As we approach mid-June the S&P 500 is flirting with record highs, after technology stocks rallied and financials strengthened in expectation of a Fed rate rise. To the north, Canada’s central bank also looked to be set to raise rates, which caused that currency (CAD) to hit a two month high against the USD. In Europe, a strong showing from Emanuel Macron’s En Marche! party pointed towards a more stable backdrop to his policy initiatives, whereas in the UK the disappointing performance of the Conservative Party led to an increasingly gloomy outlook for the UK.
While this would seem to boost the prospects for Europe (ex-UK) and provide a firm foundation in the US, we remain wary of forecasts which are overwhelmingly exuberant for the US equity market. And these do exist, as we discovered at a meeting with a manager today.
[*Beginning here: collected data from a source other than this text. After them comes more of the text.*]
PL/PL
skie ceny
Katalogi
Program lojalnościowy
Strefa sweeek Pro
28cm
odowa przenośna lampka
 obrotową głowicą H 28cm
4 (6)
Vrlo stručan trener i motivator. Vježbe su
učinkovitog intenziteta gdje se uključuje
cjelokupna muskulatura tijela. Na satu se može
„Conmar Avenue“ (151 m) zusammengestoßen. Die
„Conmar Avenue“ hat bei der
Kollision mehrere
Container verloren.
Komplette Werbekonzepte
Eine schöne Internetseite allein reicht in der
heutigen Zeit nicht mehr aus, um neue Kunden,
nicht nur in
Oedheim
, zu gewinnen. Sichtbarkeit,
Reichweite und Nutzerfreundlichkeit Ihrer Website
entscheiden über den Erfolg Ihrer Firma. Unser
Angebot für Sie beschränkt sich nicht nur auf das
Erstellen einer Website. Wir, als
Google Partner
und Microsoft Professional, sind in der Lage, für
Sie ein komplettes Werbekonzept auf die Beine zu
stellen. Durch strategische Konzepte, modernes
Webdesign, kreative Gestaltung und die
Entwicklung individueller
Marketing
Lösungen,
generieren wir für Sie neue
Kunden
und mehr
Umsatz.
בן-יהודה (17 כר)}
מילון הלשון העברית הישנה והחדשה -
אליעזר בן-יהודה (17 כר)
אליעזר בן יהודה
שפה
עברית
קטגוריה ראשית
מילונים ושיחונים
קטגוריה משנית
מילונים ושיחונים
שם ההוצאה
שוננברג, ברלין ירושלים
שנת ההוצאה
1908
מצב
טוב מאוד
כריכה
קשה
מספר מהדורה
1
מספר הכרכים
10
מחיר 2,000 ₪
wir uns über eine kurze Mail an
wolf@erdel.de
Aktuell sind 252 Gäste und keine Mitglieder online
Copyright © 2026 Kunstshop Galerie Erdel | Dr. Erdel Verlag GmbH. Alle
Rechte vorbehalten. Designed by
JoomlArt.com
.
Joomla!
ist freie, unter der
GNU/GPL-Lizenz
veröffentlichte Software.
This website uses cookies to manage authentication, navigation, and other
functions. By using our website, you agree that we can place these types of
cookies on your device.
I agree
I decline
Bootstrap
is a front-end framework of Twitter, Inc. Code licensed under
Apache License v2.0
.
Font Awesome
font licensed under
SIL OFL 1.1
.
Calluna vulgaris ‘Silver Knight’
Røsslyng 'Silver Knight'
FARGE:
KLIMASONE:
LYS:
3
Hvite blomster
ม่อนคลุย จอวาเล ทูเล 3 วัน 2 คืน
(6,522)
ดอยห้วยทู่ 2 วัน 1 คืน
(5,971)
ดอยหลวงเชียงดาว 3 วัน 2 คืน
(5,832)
The manager’s lofty projections included “Expect a great year for equities”, “Investor sentiment is finally improving”, “Stocks accelerate in bull market’s final third” and “Flat markets are usually followed by gangbuster ones”. It was good that we were seating while reading such lofty predictions. At this juncture, an absence of caution in predictions is a red flag, as is an absence of nuance and refinement in bullish sentiment. Is this blinkered view evidence of the final, dazzling, last gasp of a market that has run and run? We are very wary of such unbridled optimism, and would cite ongoing geo-political concerns, the impaired state of legislative progress, the resilience of short duration government bonds and the near record state of compressed volatility as evidence that we should be not at all complacent about the current state of market buoyancy. Just as June was the end (or nearly) of “May, Theresa”, high summer might snuff out markets’ Spring-like optimism.